Als Produkt auf dem Statusmarkt bringt der Kauf oder Genuss eines teuren Weines einen Mehrwert an Ansehen mit sich. Schließlich werden solche Weine eher selten ohne das entsprechende Publikum gekauft oder entkorkt. Oft ist dabei gerade in Geschmacksfragen der teuerere Wein nicht unbedingt die sensorisch gefälligere Wahl. Doch auch dies gehört oft zum Konzept und funktioniert als weiteres soziales Distinktionsmerkmal. Die Hersteller dieser Weine machen Gebrauch vom symbolischen Kapital und produzieren Weine mit schwierigem Charakter, deren Genuss erst erlernt werden muss, so Beckert. Andersherum ist in diesen Kreisen die Vorliebe für süßen Wein mit geringem Sozialstatus und kulturellen Defiziten behaftet.

Wie die Studie auch zeigt, konkurrieren das gesetzliche und das inoffizielle Klassifikationsmodell miteinander und schließen sich aus. "Der VDP boykottiert das amtliche Klassfikationssystem, indem er nicht nur andere Begriffe verwendet, sondern auch nicht an den von der Deutschen Landwirtschaftsgesellschaft organisierten Leistungsschauen teilnimmt", so Beckert. "Dagegen ist die Beteiligung der Winzer hoch, die der amtlichen Klassifizierung folgen. Wurden sie jedoch im den Prinzipien des Terroir nahestehenden Gault Millau klassifiziert, präsentieren sie die Winzer eher selten auf den offiziellen Leistungsschauen", sagt Beckert.

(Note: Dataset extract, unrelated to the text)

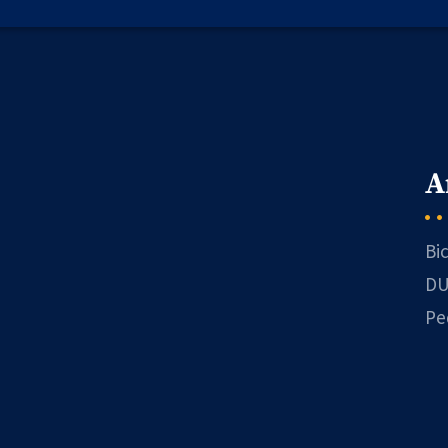
A
Bi
DU
Pe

Allerdings ist es unwahrscheinlich, dass ein Winzer mit amtlichem Qualitätsprädikat in dem renommierten Weinführer mit Punkten oder Trauben gewürdigt wird. "Mit einer Zugehörigkeit zum VDP hingegen stehen diese Chancen deutlich besser", hat er zudem herausgefunden.

Für Beckert und Rössel weist dies auf eine klare Trennung der beiden Klassifikationssysteme in Deutschland hin. "Winzer entscheiden sich gewöhnlich für eine Strategie", stellen sie fest. Damit fällt auch die Entscheidung für eine Zielgruppe. Im Vordergrund steht nicht der rational abwägende Weinfreund aus der Mittelschicht, der preiswerten Genuss sucht und dabei die Kosten von Gütern und Dienstleistungen abwägt, sondern der durch spezifische Lebensstile und ästhetische Kriterien geleitete Käufer, der es sich leisten kann, für eine Flasche Wein den Gegenwert eines Fünf-Gänge-Menüs hinzublättern. "Zertifizierte Weine erzielen einen höheren Preis – obwohl das nicht immer ein Zeichen für höhere Qualität oder besseren Geschmack ist", so Beckert.